(Fragmento):
Por si no quedaba claro, un fabuloso documental titulado “El diario de Agustín: El Mercurio” dilucida el papel que jugó el diario más leído del país. En ese entonces dirigido por el empresario Agustín Edwards quien un día después de que ganara Salvador Allende viaja a Estados Unidos donde es recibido por Richard Helms, director de la CIA, para que sea llevado a Washington donde se entrevistó con Nixon y Kissinger, y aunque en su testimonio solo deja entrever que hablaron sobre ciertos problemas que puede suscitar el nuevo gobierno socialista, lo cierto es que en la autobiografía de Kissinger este comenta: “No se trataba simplemente de una molestia económica o de una crítica política, sino de un desafío geopolítico […] Un Chile militante tenía la capacidad de minar a otras naciones y apoyar una insurgencia radical mucho mayor que la de Cuba […] Una victoria de Allende pondría en peligro nuestros intereses en el hemisferio occidental.”
He ahí el viaje de Agustín Edwards a Estados Unidos y del porqué su diario hubiese sido de los que más atacaron el gobierno de la Unidad Popular, al punto de generar pánico en la sociedad: que los comunistas quitarían a Dios de sus corazones, que la economía dejaría a todos en igualdad de pobreza, que se encadenarían las libertades….

[Datos recopilados]

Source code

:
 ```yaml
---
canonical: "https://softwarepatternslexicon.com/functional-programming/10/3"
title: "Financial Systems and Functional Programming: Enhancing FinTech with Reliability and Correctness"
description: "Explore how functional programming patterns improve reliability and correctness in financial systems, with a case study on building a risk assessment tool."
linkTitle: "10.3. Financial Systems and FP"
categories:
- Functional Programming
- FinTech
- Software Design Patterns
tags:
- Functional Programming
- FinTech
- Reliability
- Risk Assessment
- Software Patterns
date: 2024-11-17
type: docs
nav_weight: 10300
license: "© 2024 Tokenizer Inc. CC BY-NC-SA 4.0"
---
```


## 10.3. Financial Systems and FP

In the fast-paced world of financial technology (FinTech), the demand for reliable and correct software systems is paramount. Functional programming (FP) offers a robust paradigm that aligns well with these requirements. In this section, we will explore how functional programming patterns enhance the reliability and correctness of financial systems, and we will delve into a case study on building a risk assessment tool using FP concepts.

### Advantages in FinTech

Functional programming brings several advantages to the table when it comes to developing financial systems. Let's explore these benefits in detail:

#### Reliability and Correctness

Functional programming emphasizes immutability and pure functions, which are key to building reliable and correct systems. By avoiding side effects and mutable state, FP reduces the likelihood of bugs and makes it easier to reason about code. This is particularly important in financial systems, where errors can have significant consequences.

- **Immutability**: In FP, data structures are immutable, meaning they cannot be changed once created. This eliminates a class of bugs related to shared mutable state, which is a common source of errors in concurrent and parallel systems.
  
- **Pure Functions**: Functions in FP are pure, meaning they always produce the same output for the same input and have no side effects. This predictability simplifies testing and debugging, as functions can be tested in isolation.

(Conjunto de tareas):
a - Reescribe en forma de lista breve el párrafo del fragmento sobre El Mercurio que empieza con "Por si no quedaba claro". Conserva sus datos principales.
b - Prosigue el fragmento sobre El Mercurio a partir de su última oración.

(Resultados del ejercicio):
a -
- El documental "El diario de Agustín: El Mercurio" explica el papel que jugó el diario más leído del país.
- El diario estaba dirigido entonces por el empresario Agustín Edwards, quien viajó a Estados Unidos un día después de que ganara Salvador Allende.
- Allí lo recibió Richard Helms, director de la CIA, y en Washington se entrevistó con Nixon y Kissinger.
- En su testimonio, Edwards solo deja entrever que hablaron de ciertos problemas que podía suscitar el nuevo gobierno socialista.
- En su autobiografía, Kissinger escribe que no se trataba de una molestia económica ni de una crítica política, sino de un desafío geopolítico.
- Según Kissinger, un Chile militante podía minar a otras naciones y apoyar una insurgencia radical mucho mayor que la de Cuba.
- También afirma que una victoria de Allende pondría en peligro los intereses de Estados Unidos en el hemisferio occidental.

b -
Y así prepararon el terreno para el 11 de septiembre de 1973. Solo dos semanas antes Allende puso su confianza en el general Agusto Pinochet para que comandara las fuerzas aéreas y solo dos semanas después fueron estos los que bombardearon por el aire el Palacio de la Moneda. ¡Oh Salvador Allende, humano más que humano! Incluso en la mañana de ese día Allende todavía creía en la democracia y así decía a la clase obrera: estemos vigilantes pero no caigamos en provocaciones. Todavía más, cómo olvidar las palabras finales una vez que se vio cara a cara con los traidores y prefirió morir que entregar su lucha: “Seguramente, esta será la última oportunidad en que pueda dirigirme a ustedes. La Fuerza Aérea ha bombardeado las antenas de Radio Magallanes. Mis palabras no tienen amargura sino decepción. Que sean ellas un castigo moral para quienes han traicionado su juramento: soldados de Chile, comandantes en jefe titulares, el almirante Merino, que se ha autodesignado comandante de la Armada, más el señor Mendoza, general rastrero que sólo ayer manifestara su fidelidad y lealtad al Gobierno, y que también se ha autodenominado director general de carabineros. Ante estos hechos sólo me cabe decir a los trabajadores: ¡No voy a renunciar! Colocado en un tránsito histórico, pagaré con mi vida la lealtad al pueblo. Y les digo que tengo la certeza de que la semilla que hemos entregado a la conciencia digna de miles y miles de chilenos, no podrá ser segada definitivamente. Tienen la fuerza, podrán avasallarnos, pero no se detienen los procesos sociales ni con el crimen ni con la fuerza. La historia es nuestra y la hacen los pueblos”.
¿Y usted en qué medios confía para acercarse un poquito más a la realidad?